Son gelişmelere bakar mısınız?
Erivan’da yapılan Karadeniz Ekonomik İşbirliği Toplantısı’na Türkiye’den katılım olup/olmayacağı önce basından bir sır gibi saklanıyor. Yurtdışında bulunan Dışişleri Bakanımız, son dakikada koşar adım gidip, anılan toplantıya katılıyor. Aynı hızla ve de aynı gün Ankara’ya dönüp Azerbaycan Milletvekillerini makamında kabul ediyor. Onlara verilen mesaj ise; ‘Türkiye, Azerbaycan’a rağmen Ermenistan Sınırı’nı açmaz…’ şeklinde.
Doğrusunu söylemek gerekirse; bunu pek inandırıcı bulmadığımı belirtmeliyim.
Çünkü, Obama, ‘Komşularla diyalog kurmak ve iyi geçinmek gerekir…’ diyecek, AKP ve Zihniyeti iktidarı da bunun üzerine balıklama atlamayacak!
Siz öyle zannediyorsanız; emin olun yanılıyorsunuz!
Bekleyip göreceğiz.
Elbette komşularımızla iyi ilişkiler kurmak, karşılıklı dostane çabalar göstermek, birbirimizin haklarına karşı saygılı olmak, ürettiklerimizi karşılıklı olarak pazarlamak, vb gibi hususları, her çağdaş toplum gibi biz de arzu ederiz. Bundan hiç kimsenin şüphesi olmasın!

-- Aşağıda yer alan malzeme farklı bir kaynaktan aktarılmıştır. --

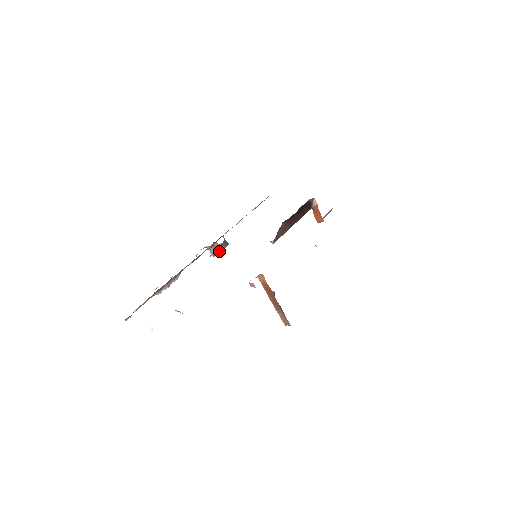
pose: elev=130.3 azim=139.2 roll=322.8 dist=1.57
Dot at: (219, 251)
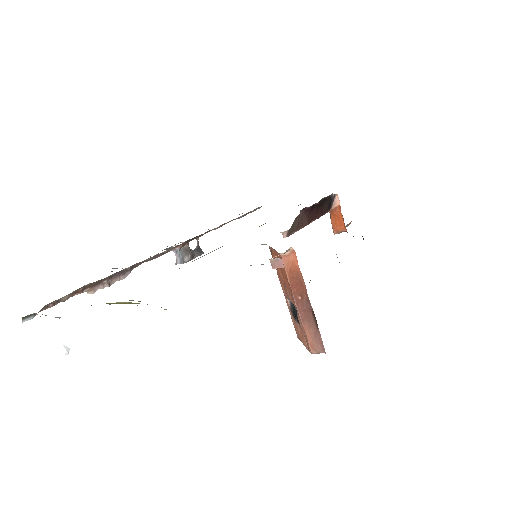
Dot at: (190, 257)
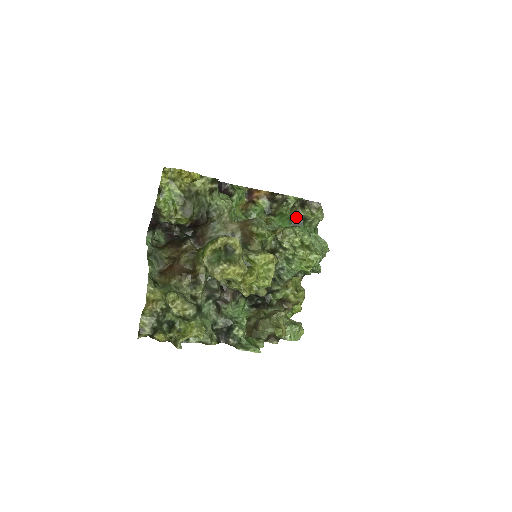
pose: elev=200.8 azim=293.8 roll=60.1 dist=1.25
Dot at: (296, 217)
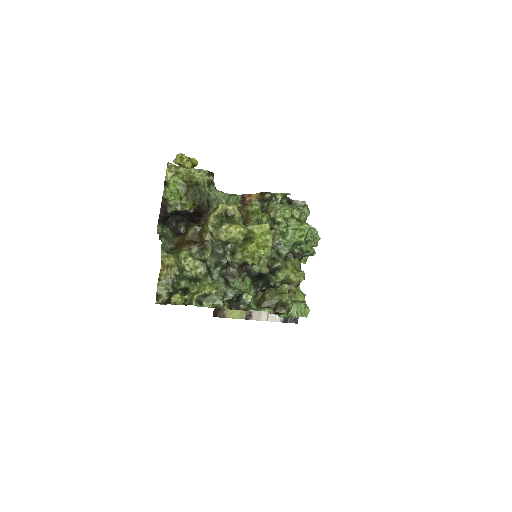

Ancak bunu, ABD’nin istek ve talimatlarına göre değil, Türkiye Cumhuriyeti’nin Onurlu Dış Politikası’nın gereklerine göre yapmamız gerekir.
……
Atatürkçü Gençler olarak; Sözde Ermeni Soykırımı iddiası saçmalığının gerçek yüzünü, ulaşılabilinen herkese anlatmalı, Türk Ulusu’nun bu konudaki doğruya bir an evvel kavuşmasına çalışmalıyız.